Helpless to resist, Laurie let the fluid — so sweet it almost made her gag — trickle through her mouth and down her throat.

“Good,” Lavinia crooned. “So good…”

Laurie felt her throat begin to go numb.

Then it began.

One by one, a dozen or more tubes were inserted into Laurie. They went through every orifice of her body and where there were no orifices, needles punctured her skin and plunged deep inside her, piercing every organ, tapping every gland. Though she tried to turn away, to twist her neck and thrash her hips, there was no escape. Every tube led to some kind of pump, and to the other side of the pumps, other tubes were attached. At the ends of those tubes were more needles, and each of the needles was inserted into a vein or plunged directly into the body of one or another of the haggard old women around her.

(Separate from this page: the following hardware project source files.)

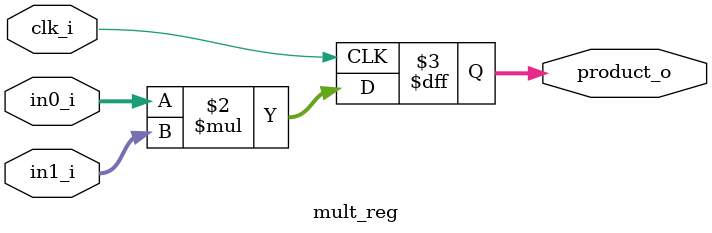
<source format=v>

`default_nettype none
module mult_reg #(
    parameter IN0_WIDTH = 16,
    parameter IN1_WIDTH = 16
) (
    input wire clk_i,
    input wire signed [IN0_WIDTH-1:0] in0_i,
    input wire signed [IN0_WIDTH-1:0] in1_i,
    output reg signed [(IN0_WIDTH+IN1_WIDTH)-1:0] product_o
);
    always @(posedge clk_i) product_o <= in0_i * in1_i;
endmodule
`default_nettype wire

</source>
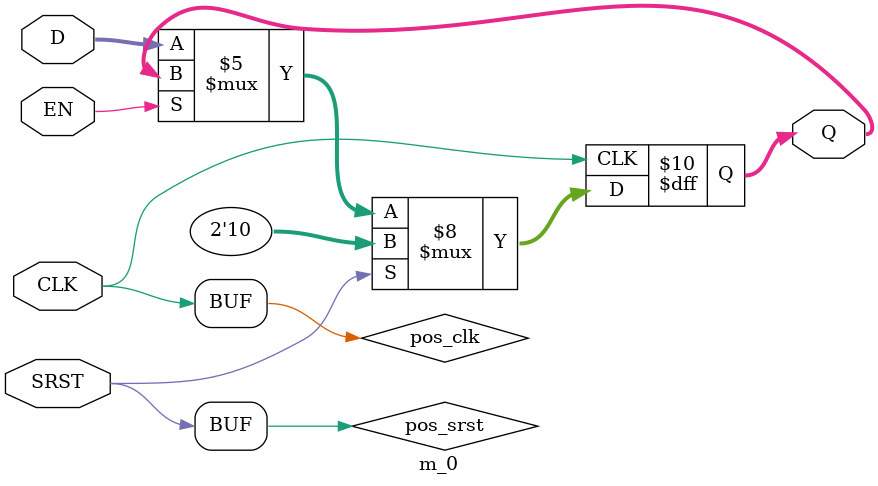
<source format=v>
module m_0 (CLK, D, EN, SRST, Q);

parameter WIDTH = 2;
parameter CLK_POLARITY = 1'b1;
parameter EN_POLARITY = 1'b0;
parameter SRST_POLARITY = 1'b1;
parameter SRST_VALUE = 2;

input CLK, SRST, EN;
input [WIDTH-1:0] D;
output reg [WIDTH-1:0] Q;
wire pos_clk = CLK == CLK_POLARITY;
wire pos_srst = SRST == SRST_POLARITY;

always @(posedge pos_clk) begin
	if (pos_srst)
		Q <= SRST_VALUE;
	else if (EN == EN_POLARITY)
		Q <= D;
end

endmodule


</source>
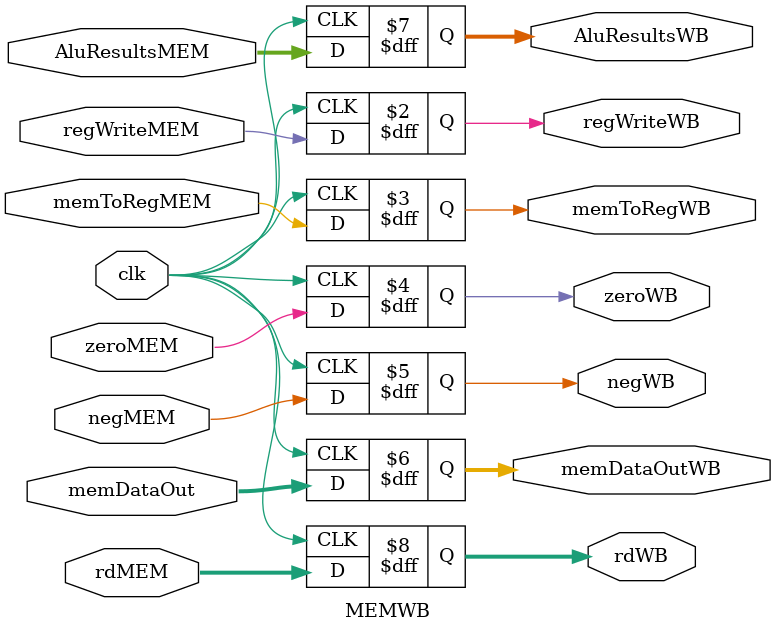
<source format=v>
`timescale 1ns / 1ps


module MEMWB(
    input wire clk,

    // Inputs
    input wire regWriteMEM,
    input wire memToRegMEM,
    input wire zeroMEM,
    input wire negMEM,
    input wire [31:0] memDataOut,
    input wire [31:0] AluResultsMEM,
    input wire [5:0] rdMEM,

    // Outputs
    output reg regWriteWB,
    output reg memToRegWB,
    output reg zeroWB,
    output reg negWB,
    output reg [31:0] memDataOutWB,
    output reg [31:0] AluResultsWB,
    output reg [5:0] rdWB
);

//    initial begin
//        regWriteWB = 0;
//        memToRegWB = 0;
//        zeroWB = 0;
//        negWB = 0;
//        memDataOutWB = 0;
//        AluResultsWB = 0;
//        rdWB = 0;
//    end

    always @(posedge clk) begin
        regWriteWB <= regWriteMEM;
        memToRegWB <= memToRegMEM;
        zeroWB <= zeroMEM;
        negWB <= negMEM;
        memDataOutWB <= memDataOut;
        AluResultsWB <= AluResultsMEM;
        rdWB <= rdMEM;
    end

endmodule


</source>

“Sleep,” a voice crooned from close by her ear. “Sleep the night away, and when morning comes all that will be left will be dreams.”

As the tubes began to fill with liquid — some blood-red, others pale yellow, or brown, or a sickly green, or even so clear as to look like water, Laurie began to feel an exhaustion creep over her, but it was an exhaustion such as she’d never felt before. Her breath grew shallow, her heart began to pound, and her skin turned clammy with sweat. She could feel every muscle in her body weakening, her vision beginning to fade, and the sound around her turning muffled as if her ears were filled with cotton.

A chill came over her, reaching deep into her until even her bones began to ache. As her vision faded further and what she was certain was the darkness of death began to close around her, she heard a new sound, faint at first, but then louder and louder.

Sighs.

Sighs of contentment, emanating from the time-ruined women into whom Laurie’s youth was flowing.

Then, as the darkness enveloped her, the sighs faded away.

Her mind drifting, Laurie surrendered to the cold and the dark and the silence.